The lawsuit settles what DiMarco has always seen as a conflict of interest. A broker’s expectation to be paid by the seller rather than their own client can make them partial to the seller, he said. DiMarco has always done buyer agreements for that reason, no matter what the seller might be offering.

“Now it’s going to be standard, and I think that will also help a lot of agents … who have been afraid to ask for them because you can always find agents that don’t require them,” DiMarco said.

In smaller markets like his, Realtors are often involved in commercial transactions, DiMarco said, adding the NAR lawsuit outcome will absolutely impact commercial brokers commissions, an argument he outlined in a LinkedIn blog post. 

The lawsuit will also impact developers of residential condo towers, like those represented by Preston Patten, an Austin-based shareholder and attorney at Winstead law firm. If a buyer of a residence has a broker, they will likely have more upfront cautionary measures and paperwork, he said. 

But for office, industrial and other commercial asset classes, Patten said he doesn’t expect much change.

“It will be business as usual from my perspective,” he said.

One company that handles residential listings might be set to benefit from the lawsuit's fallout, however.
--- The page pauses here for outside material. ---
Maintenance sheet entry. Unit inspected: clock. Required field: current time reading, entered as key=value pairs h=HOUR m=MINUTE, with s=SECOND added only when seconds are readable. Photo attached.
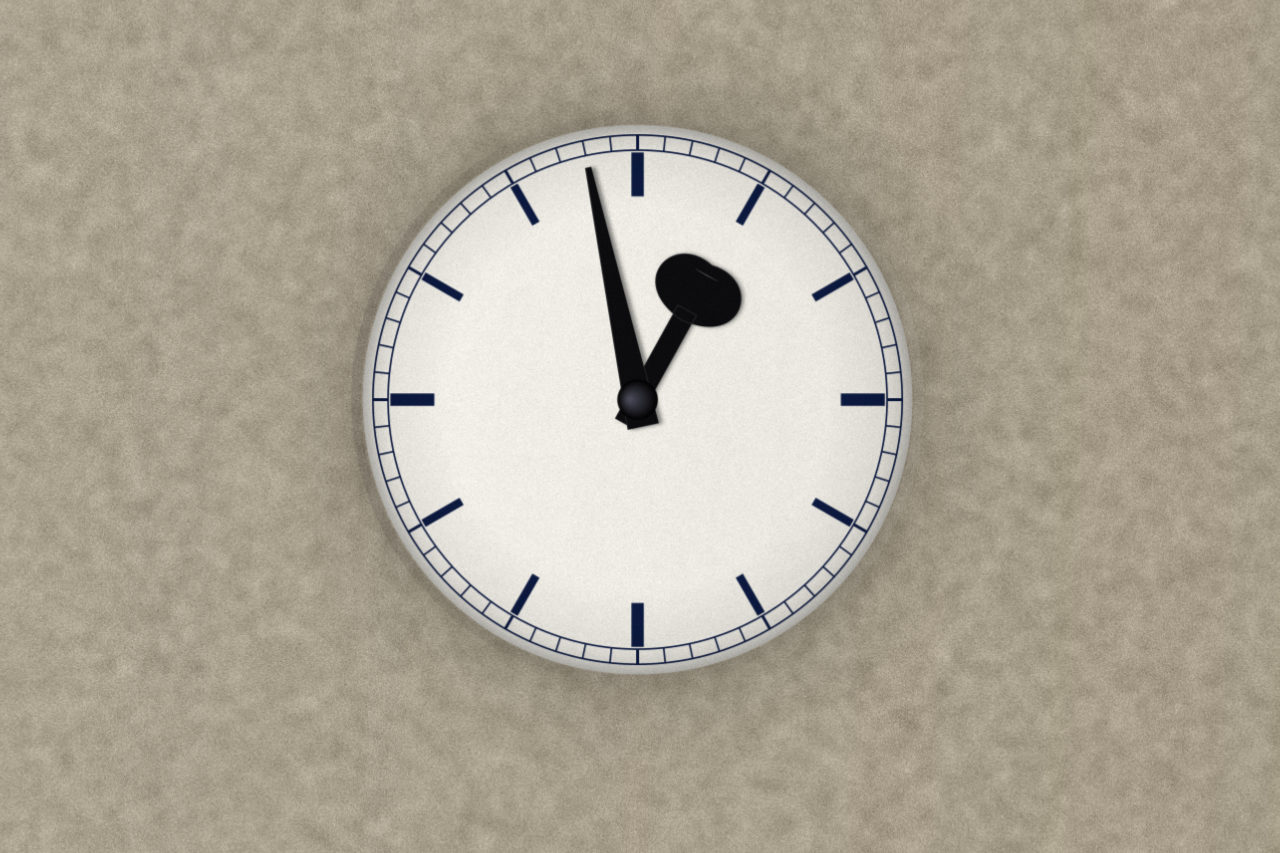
h=12 m=58
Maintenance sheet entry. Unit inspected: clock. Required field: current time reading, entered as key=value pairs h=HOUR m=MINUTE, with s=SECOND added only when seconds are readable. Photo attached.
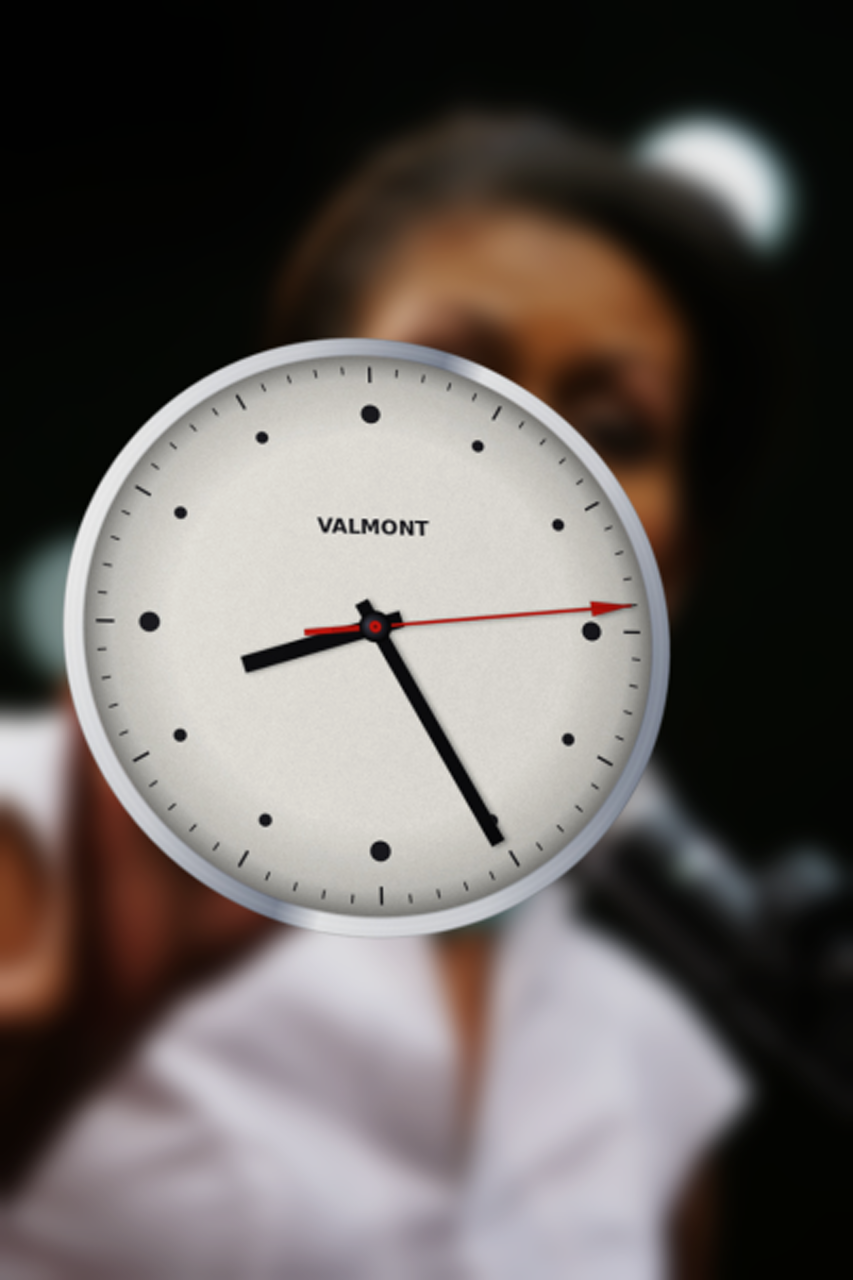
h=8 m=25 s=14
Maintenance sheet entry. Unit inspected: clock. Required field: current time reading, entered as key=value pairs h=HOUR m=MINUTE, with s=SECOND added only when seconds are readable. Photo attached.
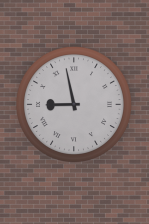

CoStar’s stock price rose 8% on March 20, the same day that the settlement news broke. 

CoStar’s Homes.com does not sell homebuyer leads to buyer’s agents, instead providing them free to the property’s listing agent, theoretically insulating it from effects on buyer agents that the new rules impose, according to YahooFinance. CoStar did not immediately respond to a request for comment.

Homes.com doesn’t monetize buyer agency and take a portion of agent’s commissions like its competitors do, CoStar said in an investor slide deck, according to YahooFinance.

“I do think CoStar is in a position as it stands, depending on how they play their cards, to get ahead of the game with this move,” DiMarco said.

But players in the commercial world at firms like JLL and CBRE are very sophisticated and specialized, so their processes will remain the same, Merchant said. 

“In commercial, we’ve always done it differently anyway. The seller broker never had to upfront set the commission like they did in residential,” he said. “That was the whole lawsuit. They would have to set the commission up front and provide it through the MLS. We’ve never done that in commercial.”